“Are Christians Called to be Counter-cultural?” read the headline of an article penned by Robert Hidalgo. In many Christian circles, the answer would be “Yes, absolutely!” The Bible calls for surrender to God, a life that reflects God-centeredness. That’s a stark contrast to the self-centeredness that drives us as human beings. What we might call “cultural Christianity,” a generally held belief that God exists and that we would do well to know Him has faded away in the West. And knowledge of the God of the Bible has never existed in many places of the world.
We have, as Isaiah 53 so aptly put it, “gone astray and turned everyone to his or her own way” (Isaiah 53:6). So it shouldn’t be hard to understand why culture norms lean far from the path given us in the Bible. The visual arts, music, literature and online worlds—all reflect man’s current lost, very lost, condition. The believer may recoil from the darkness, the ugliness and the evil that often marks cultural expression today, but here we would do well to consider the cross.
Robert Hidalgo writes: “There are two sides to the cross. One side is against; the other side is for. All humanity stood against Jesus in that moment. But Jesus was on the side that was for life, for hope, for grace and for our salvation. We stood against Jesus, but He did not stand against us.”
In the cross, we see God’s anger toward sin and God’s love for His creation.
And now the question: “What if, instead of reacting to something or standing against something, we learned how to live for something?” asks Hidalgo. “The life of Jesus and His act of love on the cross was for us, and it powerfully stood against the forces of evil and darkness. Because when you are truly for something, everyone will know what you are against.”
The darkness we find in our culture is not countered by simply banning the objectionable or by staying away. The key to redeeming culture is the light. “The people who walk in darkness will see a great light; Those who live in a dark land, The light will shine on them” Isaiah 9:2 (NASB) explains. Christian, you have seen the Light. It has transformed you. “For you were formerly darkness,” wrote the Apostle Paul in Ephesians 5:8, “but now you are Light in the Lord; walk as children of Light.”
Yes, “there are certainly times when we need to protest and stand against what is wrong. There are times when we must cry out against injustice and call for an end to corruption.” But I hope,” Hidalgo concludes, “that’s not all we do. I hope we remember the best form of protest is to stand for something better.”
In our separation from things that are wrong, have we as believers moved so far away from the offensive that it’s impossible for the lost to brush up against the winsomeness, the peace that passes understanding in the midst of crisis, the hope we have in death?
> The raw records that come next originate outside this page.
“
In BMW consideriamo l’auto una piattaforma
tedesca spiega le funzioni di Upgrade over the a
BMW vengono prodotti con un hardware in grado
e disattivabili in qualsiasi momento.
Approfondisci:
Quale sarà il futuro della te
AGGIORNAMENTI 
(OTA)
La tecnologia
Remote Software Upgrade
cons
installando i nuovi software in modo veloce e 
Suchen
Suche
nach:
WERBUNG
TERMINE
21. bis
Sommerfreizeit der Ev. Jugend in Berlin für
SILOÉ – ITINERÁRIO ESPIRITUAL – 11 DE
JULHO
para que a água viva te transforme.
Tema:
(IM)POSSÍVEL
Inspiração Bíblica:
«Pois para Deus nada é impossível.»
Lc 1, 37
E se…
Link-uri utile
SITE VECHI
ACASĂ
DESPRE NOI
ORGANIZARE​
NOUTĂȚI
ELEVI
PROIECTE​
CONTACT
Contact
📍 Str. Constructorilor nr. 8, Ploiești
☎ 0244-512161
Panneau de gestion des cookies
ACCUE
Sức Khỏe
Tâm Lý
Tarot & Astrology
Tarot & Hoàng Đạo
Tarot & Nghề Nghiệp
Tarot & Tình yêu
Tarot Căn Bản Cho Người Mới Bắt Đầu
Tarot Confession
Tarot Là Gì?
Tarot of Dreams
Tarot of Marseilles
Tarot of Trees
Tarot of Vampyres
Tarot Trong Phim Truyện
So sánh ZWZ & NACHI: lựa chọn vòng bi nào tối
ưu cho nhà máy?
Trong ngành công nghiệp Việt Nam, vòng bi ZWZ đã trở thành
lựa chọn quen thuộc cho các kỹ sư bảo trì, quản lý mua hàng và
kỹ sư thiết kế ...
Is there any unbeliever in your life that’s close enough to smell, as 2 Corinthians 2:15 so beautifully puts it, “…the “pleasing aroma of Christ among those who are being saved and those who are perishing”?
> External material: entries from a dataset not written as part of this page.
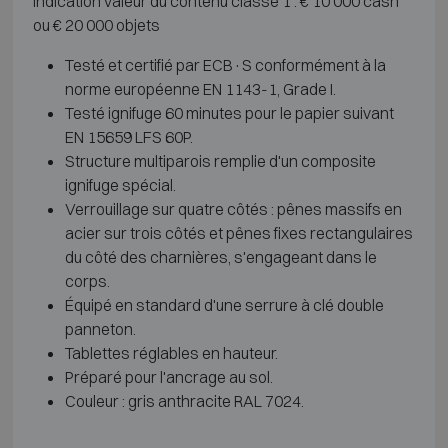
Indication valeur du contenu classe 1 : € 10 000 cash
ou € 20 000 objets
Testé et certifié par ECB·S conformément à la
norme européenne EN 1143-1, Grade I.
Testé ignifuge 60 minutes pour le papier suivant
EN 15659 LFS 60P.
Structure multiparois remplie d'un composite
ignifuge spécial.
Verrouillage sur quatre côtés : pênes massifs en
acier sur trois côtés et pênes fixes rectangulaires
du côté des charnières, s'engageant dans le
corps.
Équipé en standard d'une serrure à clé double
panneton.
Tablettes réglables en hauteur.
Préparé pour l'ancrage au sol.
Couleur : gris anthracite RAL 7024.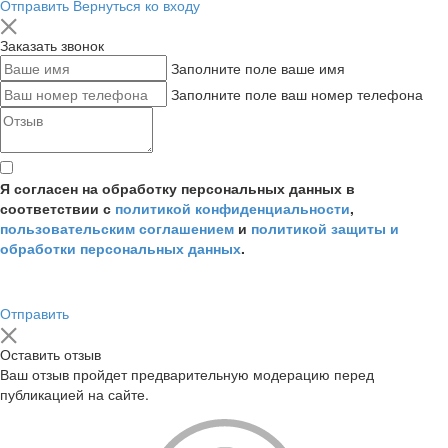
Отправить
Вернуться ко входу
Заказать звонок
Заполните поле ваше имя
Заполните поле ваш номер телефона
Я согласен на обработку персональных данных в
соответствии с
политикой конфиденциальности
,
пользовательским соглашением
и
политикой защиты и
обработки персональных данных
.
Отправить
Оставить отзыв
Ваш отзыв пройдет предварительную модерацию перед
публикацией на сайте.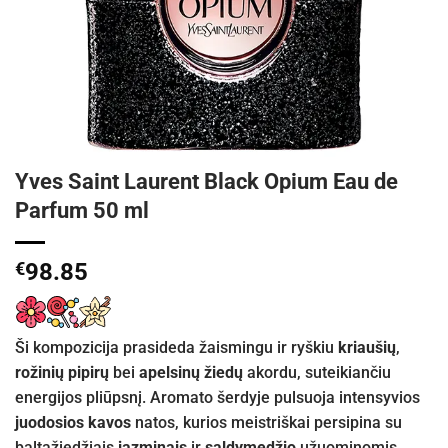
Yves Saint Laurent Black Opium Eau de
Parfum 50 ml
€
98.85
Ši kompozicija prasideda žaismingu ir ryškiu
kriaušių
,
rožinių pipirų
bei
apelsinų žiedų
akordu, suteikiančiu
energijos pliūpsnį. Aromato šerdyje pulsuoja intensyvios
juodosios kavos
natos, kurios meistriškai persipina su
baltažiedžiais
jazminais
ir
saldymedžio
užuominomis,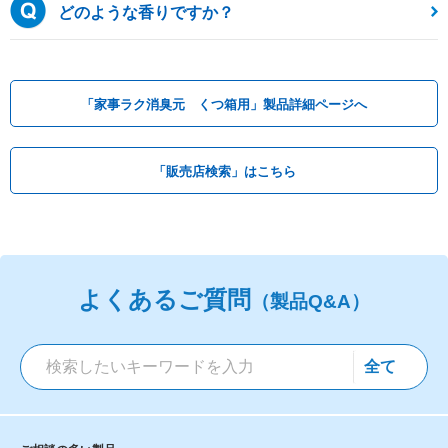
どのような香りですか？
「家事ラク消臭元 くつ箱用」製品詳細ページへ
「販売店検索」はこちら
よくあるご質問
（製品Q&A）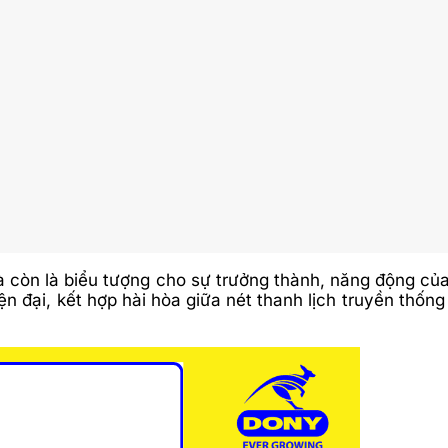
 còn là biểu tượng cho sự trưởng thành, năng động của
ại, kết hợp hài hòa giữa nét thanh lịch truyền thống và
Yes, we may need to stand away from, to stand against, wrong. But may we more so stand for Him in whatever culture we live in. May we live lives that acknowledge the need for God’s judgment and those that are filled with overwhelming gratitude for His grace. As culture increasingly celebrates the darkness, may we live out the Light. That’s counter-cultural.
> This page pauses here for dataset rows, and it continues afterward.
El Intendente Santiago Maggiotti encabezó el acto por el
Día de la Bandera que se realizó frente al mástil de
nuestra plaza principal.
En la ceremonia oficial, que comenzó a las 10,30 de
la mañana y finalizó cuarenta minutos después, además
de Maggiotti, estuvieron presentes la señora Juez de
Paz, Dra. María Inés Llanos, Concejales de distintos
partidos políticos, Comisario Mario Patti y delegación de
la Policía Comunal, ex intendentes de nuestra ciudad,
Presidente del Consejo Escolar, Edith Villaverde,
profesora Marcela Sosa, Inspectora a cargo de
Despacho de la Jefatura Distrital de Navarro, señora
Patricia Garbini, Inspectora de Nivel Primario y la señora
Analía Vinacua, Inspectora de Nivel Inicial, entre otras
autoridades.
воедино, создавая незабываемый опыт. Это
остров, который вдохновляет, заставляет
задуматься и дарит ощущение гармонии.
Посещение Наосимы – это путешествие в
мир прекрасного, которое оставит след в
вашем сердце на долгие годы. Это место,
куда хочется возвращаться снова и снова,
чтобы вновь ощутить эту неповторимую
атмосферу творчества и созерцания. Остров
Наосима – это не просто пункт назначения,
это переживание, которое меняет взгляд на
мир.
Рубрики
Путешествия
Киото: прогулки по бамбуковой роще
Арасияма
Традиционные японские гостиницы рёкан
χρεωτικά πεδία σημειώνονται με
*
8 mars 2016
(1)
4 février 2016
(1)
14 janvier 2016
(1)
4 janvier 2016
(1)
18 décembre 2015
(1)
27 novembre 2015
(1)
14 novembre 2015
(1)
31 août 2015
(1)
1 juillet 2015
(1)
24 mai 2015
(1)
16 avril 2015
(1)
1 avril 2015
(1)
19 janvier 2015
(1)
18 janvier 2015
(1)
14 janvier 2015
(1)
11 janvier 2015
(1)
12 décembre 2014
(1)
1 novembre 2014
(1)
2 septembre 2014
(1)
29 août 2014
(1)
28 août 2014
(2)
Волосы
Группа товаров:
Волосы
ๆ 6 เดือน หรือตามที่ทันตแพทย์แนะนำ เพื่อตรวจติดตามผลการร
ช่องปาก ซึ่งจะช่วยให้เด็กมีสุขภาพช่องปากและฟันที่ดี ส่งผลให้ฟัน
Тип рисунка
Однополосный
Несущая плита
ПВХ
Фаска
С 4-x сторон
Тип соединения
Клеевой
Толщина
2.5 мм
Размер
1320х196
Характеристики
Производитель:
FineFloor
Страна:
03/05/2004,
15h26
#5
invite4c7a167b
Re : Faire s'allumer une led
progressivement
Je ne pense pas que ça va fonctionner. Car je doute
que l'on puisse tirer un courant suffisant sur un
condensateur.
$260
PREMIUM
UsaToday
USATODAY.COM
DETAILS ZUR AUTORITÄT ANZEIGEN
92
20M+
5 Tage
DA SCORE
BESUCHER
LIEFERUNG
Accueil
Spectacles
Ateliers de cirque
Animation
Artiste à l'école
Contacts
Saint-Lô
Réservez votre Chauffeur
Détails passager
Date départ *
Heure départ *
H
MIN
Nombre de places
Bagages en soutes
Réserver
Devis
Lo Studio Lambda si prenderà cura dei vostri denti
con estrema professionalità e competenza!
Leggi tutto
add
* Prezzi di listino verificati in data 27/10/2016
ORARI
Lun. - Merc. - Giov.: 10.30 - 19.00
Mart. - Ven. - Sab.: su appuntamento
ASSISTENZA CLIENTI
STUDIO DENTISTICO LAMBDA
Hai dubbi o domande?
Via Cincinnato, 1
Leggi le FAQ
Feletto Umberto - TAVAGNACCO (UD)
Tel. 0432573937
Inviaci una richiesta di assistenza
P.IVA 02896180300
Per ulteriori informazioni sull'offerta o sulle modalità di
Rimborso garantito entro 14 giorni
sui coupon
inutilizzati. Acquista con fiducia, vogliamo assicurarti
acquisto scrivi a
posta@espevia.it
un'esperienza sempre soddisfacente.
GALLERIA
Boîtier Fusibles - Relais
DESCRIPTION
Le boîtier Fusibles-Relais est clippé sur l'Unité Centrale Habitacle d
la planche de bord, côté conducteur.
Resource Reading: 2 Corinthians 2:14-17
Text: But if serving the Lord seems undesirable to you, then choose for yourselves this day whom you will serve, whether the gods of your forefathers served beyond the River, or the gods of the Amorites, in whose land you are living. But as for me and my household, we will serve the Lord. Joshua 24:15
 Hidalgo, Michael. “Are Christians Called to Be Countercultural.” Relevant. February 18, 2013. Accessed March 14, 2017.